# [What to do]
State how many lines of the entries include the string "SonarCloud", please, leaving out everything but the number.

** Opening Records supplied block **

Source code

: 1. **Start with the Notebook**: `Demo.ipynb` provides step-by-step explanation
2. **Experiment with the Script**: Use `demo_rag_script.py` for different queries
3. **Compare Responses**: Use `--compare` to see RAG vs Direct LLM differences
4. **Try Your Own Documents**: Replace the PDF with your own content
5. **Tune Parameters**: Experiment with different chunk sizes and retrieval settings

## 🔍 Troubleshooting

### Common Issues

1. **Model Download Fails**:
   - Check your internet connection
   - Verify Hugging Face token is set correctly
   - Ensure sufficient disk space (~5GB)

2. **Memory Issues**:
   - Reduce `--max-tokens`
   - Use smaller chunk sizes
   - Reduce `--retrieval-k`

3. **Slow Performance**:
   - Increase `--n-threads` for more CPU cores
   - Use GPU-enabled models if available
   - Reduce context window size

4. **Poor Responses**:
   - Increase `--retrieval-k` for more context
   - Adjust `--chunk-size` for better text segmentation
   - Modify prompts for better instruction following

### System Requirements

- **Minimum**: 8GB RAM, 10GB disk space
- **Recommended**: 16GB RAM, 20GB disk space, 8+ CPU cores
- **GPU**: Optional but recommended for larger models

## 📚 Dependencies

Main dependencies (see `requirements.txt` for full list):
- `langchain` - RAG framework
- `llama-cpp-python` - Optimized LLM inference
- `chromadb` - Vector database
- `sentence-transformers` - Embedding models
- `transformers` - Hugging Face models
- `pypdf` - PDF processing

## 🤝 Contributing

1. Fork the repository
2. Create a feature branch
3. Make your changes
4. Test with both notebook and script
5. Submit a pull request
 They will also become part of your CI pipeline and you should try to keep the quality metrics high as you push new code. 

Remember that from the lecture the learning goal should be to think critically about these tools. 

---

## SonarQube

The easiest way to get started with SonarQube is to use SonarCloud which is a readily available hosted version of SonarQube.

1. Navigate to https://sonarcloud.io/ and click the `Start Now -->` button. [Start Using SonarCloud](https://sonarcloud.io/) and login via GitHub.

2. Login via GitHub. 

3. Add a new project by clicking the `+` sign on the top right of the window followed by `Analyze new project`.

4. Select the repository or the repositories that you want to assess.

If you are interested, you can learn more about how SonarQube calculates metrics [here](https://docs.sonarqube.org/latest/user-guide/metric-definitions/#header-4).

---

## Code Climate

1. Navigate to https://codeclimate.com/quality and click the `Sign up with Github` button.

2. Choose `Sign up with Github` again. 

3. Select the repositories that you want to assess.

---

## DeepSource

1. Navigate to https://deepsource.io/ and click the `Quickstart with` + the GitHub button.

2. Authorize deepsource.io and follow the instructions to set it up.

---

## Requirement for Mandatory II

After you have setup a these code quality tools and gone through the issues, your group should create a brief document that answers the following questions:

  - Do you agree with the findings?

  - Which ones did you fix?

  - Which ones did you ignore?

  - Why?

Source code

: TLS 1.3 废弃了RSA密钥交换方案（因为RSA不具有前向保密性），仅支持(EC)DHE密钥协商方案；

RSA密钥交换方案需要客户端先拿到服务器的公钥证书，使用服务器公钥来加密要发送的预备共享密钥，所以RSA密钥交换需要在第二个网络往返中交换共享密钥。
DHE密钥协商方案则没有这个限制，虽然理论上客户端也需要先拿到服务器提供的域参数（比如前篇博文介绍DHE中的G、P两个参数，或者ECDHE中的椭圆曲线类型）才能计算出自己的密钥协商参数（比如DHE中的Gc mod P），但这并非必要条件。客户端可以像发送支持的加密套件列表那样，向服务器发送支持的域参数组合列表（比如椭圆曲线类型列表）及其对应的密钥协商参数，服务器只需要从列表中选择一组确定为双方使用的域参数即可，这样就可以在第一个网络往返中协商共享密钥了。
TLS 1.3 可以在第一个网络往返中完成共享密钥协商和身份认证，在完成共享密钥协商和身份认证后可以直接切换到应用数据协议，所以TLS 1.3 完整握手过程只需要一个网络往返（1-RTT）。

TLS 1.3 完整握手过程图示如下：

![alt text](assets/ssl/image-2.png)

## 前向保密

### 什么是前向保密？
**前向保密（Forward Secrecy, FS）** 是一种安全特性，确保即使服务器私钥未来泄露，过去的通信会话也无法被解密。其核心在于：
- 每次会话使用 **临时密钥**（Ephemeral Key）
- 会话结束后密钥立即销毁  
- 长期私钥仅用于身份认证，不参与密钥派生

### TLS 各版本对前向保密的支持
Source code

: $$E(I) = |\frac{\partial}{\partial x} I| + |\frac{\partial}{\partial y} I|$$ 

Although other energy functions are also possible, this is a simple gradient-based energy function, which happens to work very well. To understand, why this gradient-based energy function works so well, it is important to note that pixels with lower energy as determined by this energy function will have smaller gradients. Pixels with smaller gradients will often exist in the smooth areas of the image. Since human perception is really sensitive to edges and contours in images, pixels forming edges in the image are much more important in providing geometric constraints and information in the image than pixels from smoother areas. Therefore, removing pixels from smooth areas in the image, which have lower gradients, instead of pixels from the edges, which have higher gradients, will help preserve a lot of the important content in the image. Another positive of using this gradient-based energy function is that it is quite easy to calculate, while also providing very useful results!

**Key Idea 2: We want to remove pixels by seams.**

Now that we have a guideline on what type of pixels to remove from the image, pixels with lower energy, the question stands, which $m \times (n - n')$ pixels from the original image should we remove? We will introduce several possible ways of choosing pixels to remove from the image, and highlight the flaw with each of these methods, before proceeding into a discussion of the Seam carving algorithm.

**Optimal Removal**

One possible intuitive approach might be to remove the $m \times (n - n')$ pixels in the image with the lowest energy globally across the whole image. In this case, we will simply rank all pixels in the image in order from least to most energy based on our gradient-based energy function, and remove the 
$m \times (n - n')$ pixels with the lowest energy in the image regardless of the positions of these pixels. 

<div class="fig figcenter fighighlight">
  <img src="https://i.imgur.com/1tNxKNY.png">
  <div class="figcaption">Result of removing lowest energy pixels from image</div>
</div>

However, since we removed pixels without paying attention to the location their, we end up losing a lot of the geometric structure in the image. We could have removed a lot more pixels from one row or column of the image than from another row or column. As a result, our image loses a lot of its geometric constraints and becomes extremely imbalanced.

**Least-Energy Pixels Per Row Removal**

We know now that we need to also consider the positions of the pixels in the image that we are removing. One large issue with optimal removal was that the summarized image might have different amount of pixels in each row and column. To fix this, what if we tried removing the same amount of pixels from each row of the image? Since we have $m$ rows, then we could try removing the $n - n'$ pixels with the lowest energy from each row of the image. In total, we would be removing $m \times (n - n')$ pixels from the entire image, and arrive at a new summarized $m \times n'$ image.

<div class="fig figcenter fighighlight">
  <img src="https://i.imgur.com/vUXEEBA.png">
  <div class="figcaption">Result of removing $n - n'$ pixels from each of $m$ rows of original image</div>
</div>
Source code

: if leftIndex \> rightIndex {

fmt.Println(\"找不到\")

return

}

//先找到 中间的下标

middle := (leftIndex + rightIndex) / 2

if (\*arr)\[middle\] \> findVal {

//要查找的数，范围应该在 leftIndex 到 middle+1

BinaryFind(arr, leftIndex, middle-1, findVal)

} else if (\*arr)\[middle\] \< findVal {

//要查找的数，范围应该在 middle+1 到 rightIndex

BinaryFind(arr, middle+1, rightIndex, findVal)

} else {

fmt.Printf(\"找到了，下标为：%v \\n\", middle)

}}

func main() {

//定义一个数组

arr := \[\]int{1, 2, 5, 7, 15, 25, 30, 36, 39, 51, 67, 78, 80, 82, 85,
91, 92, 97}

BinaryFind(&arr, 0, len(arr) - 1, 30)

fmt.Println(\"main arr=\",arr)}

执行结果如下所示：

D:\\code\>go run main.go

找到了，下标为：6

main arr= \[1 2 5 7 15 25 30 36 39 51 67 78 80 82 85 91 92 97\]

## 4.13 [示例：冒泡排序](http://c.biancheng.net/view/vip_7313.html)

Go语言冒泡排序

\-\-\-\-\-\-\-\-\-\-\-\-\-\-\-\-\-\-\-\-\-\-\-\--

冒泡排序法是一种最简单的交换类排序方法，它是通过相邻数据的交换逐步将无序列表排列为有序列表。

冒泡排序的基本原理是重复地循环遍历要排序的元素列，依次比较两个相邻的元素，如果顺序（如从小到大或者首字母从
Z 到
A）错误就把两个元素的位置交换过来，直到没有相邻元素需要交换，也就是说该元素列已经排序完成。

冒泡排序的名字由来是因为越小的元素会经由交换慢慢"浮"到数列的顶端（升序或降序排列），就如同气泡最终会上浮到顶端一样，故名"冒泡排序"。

** Closing Records supplied block **

# [Answer box]
2